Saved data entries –
╭──

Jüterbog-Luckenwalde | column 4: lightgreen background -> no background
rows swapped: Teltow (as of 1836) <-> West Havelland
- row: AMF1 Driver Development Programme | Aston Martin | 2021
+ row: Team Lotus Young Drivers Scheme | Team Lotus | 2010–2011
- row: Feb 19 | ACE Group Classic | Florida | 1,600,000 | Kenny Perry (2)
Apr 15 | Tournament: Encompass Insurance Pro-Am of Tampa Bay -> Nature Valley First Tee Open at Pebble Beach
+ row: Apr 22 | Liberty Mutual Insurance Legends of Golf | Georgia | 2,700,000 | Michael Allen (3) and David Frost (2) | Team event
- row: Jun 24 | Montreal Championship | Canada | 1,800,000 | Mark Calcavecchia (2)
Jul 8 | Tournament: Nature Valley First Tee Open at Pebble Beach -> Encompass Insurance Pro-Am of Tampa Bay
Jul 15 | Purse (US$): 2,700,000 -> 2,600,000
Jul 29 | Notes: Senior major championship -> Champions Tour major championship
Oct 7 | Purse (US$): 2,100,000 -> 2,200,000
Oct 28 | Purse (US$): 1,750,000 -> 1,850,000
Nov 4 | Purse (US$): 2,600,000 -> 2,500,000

╰──

Exercise details –
Format the edit lines in the material above as a numbered list, omitting any blank lines.

Response for this exercise –
1. Jüterbog-Luckenwalde | column 4: lightgreen background -> no background
2. rows swapped: Teltow (as of 1836) <-> West Havelland
3. - row: AMF1 Driver Development Programme | Aston Martin | 2021
4. + row: Team Lotus Young Drivers Scheme | Team Lotus | 2010–2011
5. - row: Feb 19 | ACE Group Classic | Florida | 1,600,000 | Kenny Perry (2)
6. Apr 15 | Tournament: Encompass Insurance Pro-Am of Tampa Bay -> Nature Valley First Tee Open at Pebble Beach
7. + row: Apr 22 | Liberty Mutual Insurance Legends of Golf | Georgia | 2,700,000 | Michael Allen (3) and David Frost (2) | Team event
8. - row: Jun 24 | Montreal Championship | Canada | 1,800,000 | Mark Calcavecchia (2)
9. Jul 8 | Tournament: Nature Valley First Tee Open at Pebble Beach -> Encompass Insurance Pro-Am of Tampa Bay
10. Jul 15 | Purse (US$): 2,700,000 -> 2,600,000
11. Jul 29 | Notes: Senior major championship -> Champions Tour major championship
12. Oct 7 | Purse (US$): 2,100,000 -> 2,200,000
13. Oct 28 | Purse (US$): 1,750,000 -> 1,850,000
14. Nov 4 | Purse (US$): 2,600,000 -> 2,500,000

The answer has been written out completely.